* _WHAT THE TASK ASKS_:
Where a line below holds the string "Andrade", count it; then give the total without any other words.

Stored data

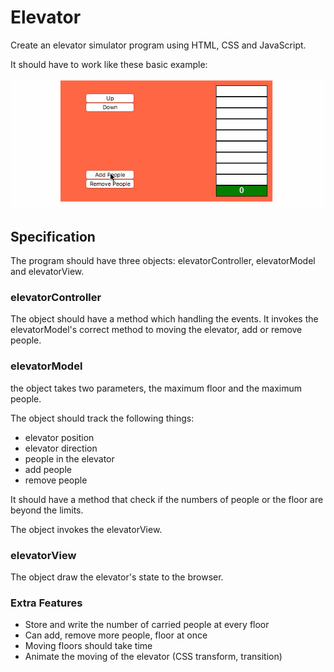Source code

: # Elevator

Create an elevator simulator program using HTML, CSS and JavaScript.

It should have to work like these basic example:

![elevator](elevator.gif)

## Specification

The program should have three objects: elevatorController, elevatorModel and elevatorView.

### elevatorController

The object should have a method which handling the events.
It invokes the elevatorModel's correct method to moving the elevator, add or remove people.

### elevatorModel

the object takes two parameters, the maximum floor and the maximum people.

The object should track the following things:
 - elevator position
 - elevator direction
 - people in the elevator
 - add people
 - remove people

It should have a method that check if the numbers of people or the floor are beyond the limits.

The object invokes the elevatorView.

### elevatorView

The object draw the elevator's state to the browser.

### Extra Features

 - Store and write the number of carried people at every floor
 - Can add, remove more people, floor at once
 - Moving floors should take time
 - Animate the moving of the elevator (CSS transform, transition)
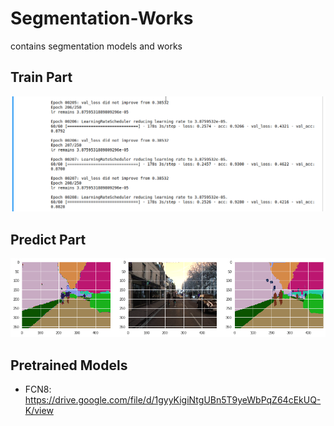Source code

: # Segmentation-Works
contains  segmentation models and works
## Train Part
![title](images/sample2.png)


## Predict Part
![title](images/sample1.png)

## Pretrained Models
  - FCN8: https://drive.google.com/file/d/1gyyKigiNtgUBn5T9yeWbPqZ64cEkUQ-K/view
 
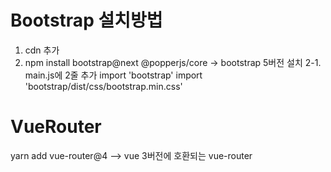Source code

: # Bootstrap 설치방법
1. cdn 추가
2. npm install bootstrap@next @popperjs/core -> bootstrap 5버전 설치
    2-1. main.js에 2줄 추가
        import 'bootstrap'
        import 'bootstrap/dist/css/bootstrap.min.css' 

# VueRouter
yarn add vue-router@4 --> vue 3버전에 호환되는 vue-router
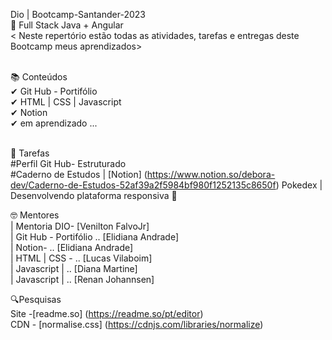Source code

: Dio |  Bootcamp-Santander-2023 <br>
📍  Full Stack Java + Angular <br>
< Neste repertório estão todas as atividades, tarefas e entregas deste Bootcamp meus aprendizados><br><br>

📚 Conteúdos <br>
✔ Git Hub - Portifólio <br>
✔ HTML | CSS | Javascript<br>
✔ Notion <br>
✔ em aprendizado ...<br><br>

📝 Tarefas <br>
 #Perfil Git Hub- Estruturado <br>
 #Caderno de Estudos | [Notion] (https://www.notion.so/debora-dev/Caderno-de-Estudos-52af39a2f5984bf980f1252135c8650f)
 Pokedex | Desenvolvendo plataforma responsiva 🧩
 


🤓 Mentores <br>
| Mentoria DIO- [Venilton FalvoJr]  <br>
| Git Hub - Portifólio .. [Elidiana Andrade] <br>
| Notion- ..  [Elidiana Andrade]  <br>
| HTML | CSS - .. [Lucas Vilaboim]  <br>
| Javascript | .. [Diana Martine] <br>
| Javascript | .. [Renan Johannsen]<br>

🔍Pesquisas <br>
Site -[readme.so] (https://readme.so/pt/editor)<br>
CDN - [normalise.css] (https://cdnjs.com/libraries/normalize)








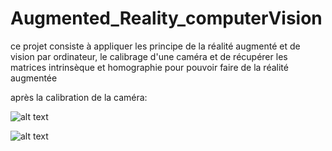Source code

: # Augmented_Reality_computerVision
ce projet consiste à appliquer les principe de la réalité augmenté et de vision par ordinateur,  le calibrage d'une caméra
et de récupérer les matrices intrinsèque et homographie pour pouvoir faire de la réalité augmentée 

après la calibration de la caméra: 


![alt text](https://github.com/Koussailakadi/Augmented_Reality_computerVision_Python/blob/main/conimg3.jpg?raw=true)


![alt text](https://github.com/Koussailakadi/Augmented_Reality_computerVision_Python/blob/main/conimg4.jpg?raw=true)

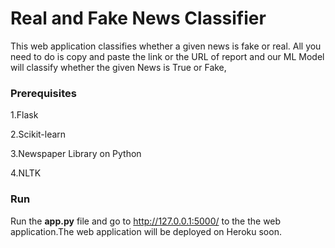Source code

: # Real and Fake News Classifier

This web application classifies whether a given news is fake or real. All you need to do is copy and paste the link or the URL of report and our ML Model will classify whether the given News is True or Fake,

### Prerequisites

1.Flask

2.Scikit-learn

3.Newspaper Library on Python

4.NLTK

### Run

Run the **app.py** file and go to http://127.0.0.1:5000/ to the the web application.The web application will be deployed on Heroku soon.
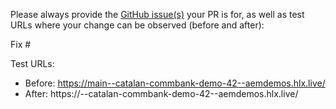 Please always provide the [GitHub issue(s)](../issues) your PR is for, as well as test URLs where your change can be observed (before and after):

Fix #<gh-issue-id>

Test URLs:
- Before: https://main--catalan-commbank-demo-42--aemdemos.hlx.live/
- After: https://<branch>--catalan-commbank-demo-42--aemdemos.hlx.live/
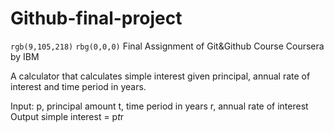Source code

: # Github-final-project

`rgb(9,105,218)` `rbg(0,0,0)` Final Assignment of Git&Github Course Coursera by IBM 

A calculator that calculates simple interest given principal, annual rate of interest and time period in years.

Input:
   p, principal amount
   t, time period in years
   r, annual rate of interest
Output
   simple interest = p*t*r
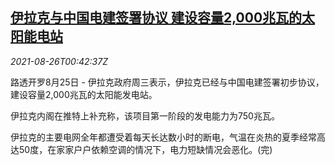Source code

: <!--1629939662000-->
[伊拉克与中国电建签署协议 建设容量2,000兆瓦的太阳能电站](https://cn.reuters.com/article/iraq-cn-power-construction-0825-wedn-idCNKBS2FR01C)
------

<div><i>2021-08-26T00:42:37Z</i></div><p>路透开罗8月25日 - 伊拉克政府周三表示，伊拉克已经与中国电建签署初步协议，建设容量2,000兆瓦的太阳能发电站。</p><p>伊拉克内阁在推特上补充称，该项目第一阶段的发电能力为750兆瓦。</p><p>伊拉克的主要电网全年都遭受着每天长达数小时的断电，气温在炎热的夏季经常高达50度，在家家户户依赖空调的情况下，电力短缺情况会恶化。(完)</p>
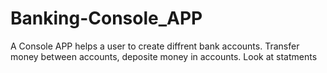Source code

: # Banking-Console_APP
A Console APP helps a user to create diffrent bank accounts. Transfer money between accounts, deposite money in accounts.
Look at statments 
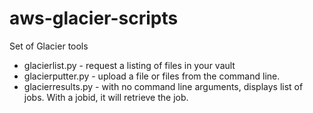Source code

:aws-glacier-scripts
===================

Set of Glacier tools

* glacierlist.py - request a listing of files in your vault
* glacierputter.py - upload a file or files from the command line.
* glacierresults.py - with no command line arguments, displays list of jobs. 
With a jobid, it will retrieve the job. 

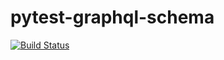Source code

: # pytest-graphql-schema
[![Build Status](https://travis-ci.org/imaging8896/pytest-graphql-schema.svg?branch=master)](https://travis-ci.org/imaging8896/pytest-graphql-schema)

* _EXERCISE ANSWER_:
2